---- DATA

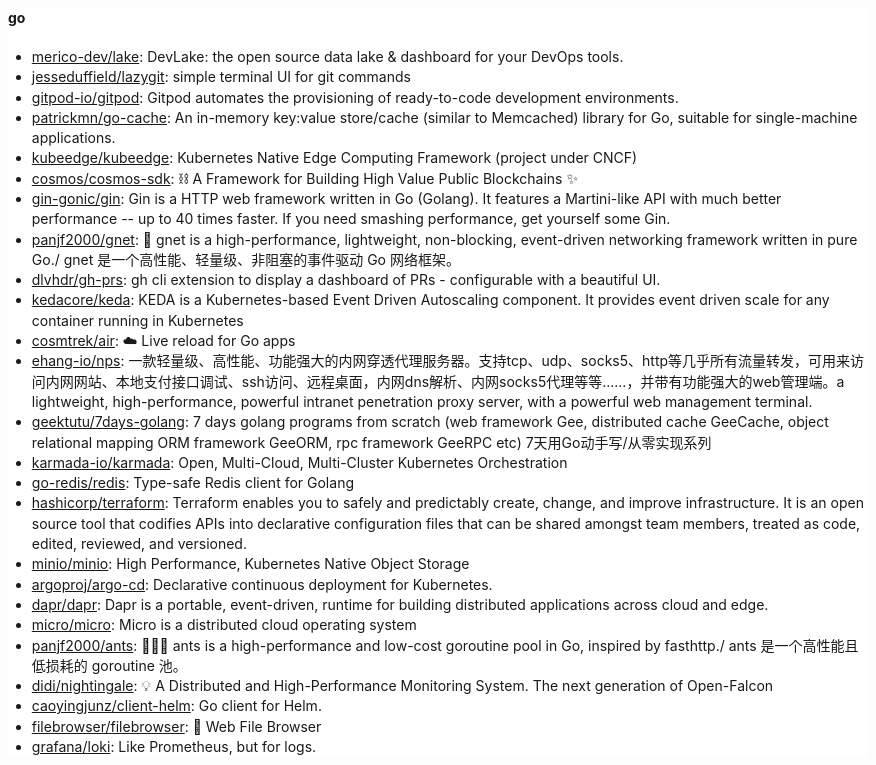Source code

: #### go
* [merico-dev/lake](https://github.com/merico-dev/lake): DevLake: the open source data lake & dashboard for your DevOps tools.
* [jesseduffield/lazygit](https://github.com/jesseduffield/lazygit): simple terminal UI for git commands
* [gitpod-io/gitpod](https://github.com/gitpod-io/gitpod): Gitpod automates the provisioning of ready-to-code development environments.
* [patrickmn/go-cache](https://github.com/patrickmn/go-cache): An in-memory key:value store/cache (similar to Memcached) library for Go, suitable for single-machine applications.
* [kubeedge/kubeedge](https://github.com/kubeedge/kubeedge): Kubernetes Native Edge Computing Framework (project under CNCF)
* [cosmos/cosmos-sdk](https://github.com/cosmos/cosmos-sdk): ⛓️ A Framework for Building High Value Public Blockchains ✨
* [gin-gonic/gin](https://github.com/gin-gonic/gin): Gin is a HTTP web framework written in Go (Golang). It features a Martini-like API with much better performance -- up to 40 times faster. If you need smashing performance, get yourself some Gin.
* [panjf2000/gnet](https://github.com/panjf2000/gnet): 🚀 gnet is a high-performance, lightweight, non-blocking, event-driven networking framework written in pure Go./ gnet 是一个高性能、轻量级、非阻塞的事件驱动 Go 网络框架。
* [dlvhdr/gh-prs](https://github.com/dlvhdr/gh-prs): gh cli extension to display a dashboard of PRs - configurable with a beautiful UI.
* [kedacore/keda](https://github.com/kedacore/keda): KEDA is a Kubernetes-based Event Driven Autoscaling component. It provides event driven scale for any container running in Kubernetes
* [cosmtrek/air](https://github.com/cosmtrek/air): ☁️ Live reload for Go apps
* [ehang-io/nps](https://github.com/ehang-io/nps): 一款轻量级、高性能、功能强大的内网穿透代理服务器。支持tcp、udp、socks5、http等几乎所有流量转发，可用来访问内网网站、本地支付接口调试、ssh访问、远程桌面，内网dns解析、内网socks5代理等等……，并带有功能强大的web管理端。a lightweight, high-performance, powerful intranet penetration proxy server, with a powerful web management terminal.
* [geektutu/7days-golang](https://github.com/geektutu/7days-golang): 7 days golang programs from scratch (web framework Gee, distributed cache GeeCache, object relational mapping ORM framework GeeORM, rpc framework GeeRPC etc) 7天用Go动手写/从零实现系列
* [karmada-io/karmada](https://github.com/karmada-io/karmada): Open, Multi-Cloud, Multi-Cluster Kubernetes Orchestration
* [go-redis/redis](https://github.com/go-redis/redis): Type-safe Redis client for Golang
* [hashicorp/terraform](https://github.com/hashicorp/terraform): Terraform enables you to safely and predictably create, change, and improve infrastructure. It is an open source tool that codifies APIs into declarative configuration files that can be shared amongst team members, treated as code, edited, reviewed, and versioned.
* [minio/minio](https://github.com/minio/minio): High Performance, Kubernetes Native Object Storage
* [argoproj/argo-cd](https://github.com/argoproj/argo-cd): Declarative continuous deployment for Kubernetes.
* [dapr/dapr](https://github.com/dapr/dapr): Dapr is a portable, event-driven, runtime for building distributed applications across cloud and edge.
* [micro/micro](https://github.com/micro/micro): Micro is a distributed cloud operating system
* [panjf2000/ants](https://github.com/panjf2000/ants): 🐜🐜🐜 ants is a high-performance and low-cost goroutine pool in Go, inspired by fasthttp./ ants 是一个高性能且低损耗的 goroutine 池。
* [didi/nightingale](https://github.com/didi/nightingale): 💡 A Distributed and High-Performance Monitoring System. The next generation of Open-Falcon
* [caoyingjunz/client-helm](https://github.com/caoyingjunz/client-helm): Go client for Helm.
* [filebrowser/filebrowser](https://github.com/filebrowser/filebrowser): 📂 Web File Browser
* [grafana/loki](https://github.com/grafana/loki): Like Prometheus, but for logs.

--------

## REQUIRED ACTION
The answer should contain nothing but the lines from the top of the data above through the line containing "ready-to-code development environments.", copied exactly, with no images.

## REPLY
Source code

: #### go
* [merico-dev/lake](https://github.com/merico-dev/lake): DevLake: the open source data lake & dashboard for your DevOps tools.
* [jesseduffield/lazygit](https://github.com/jesseduffield/lazygit): simple terminal UI for git commands
* [gitpod-io/gitpod](https://github.com/gitpod-io/gitpod): Gitpod automates the provisioning of ready-to-code development environments.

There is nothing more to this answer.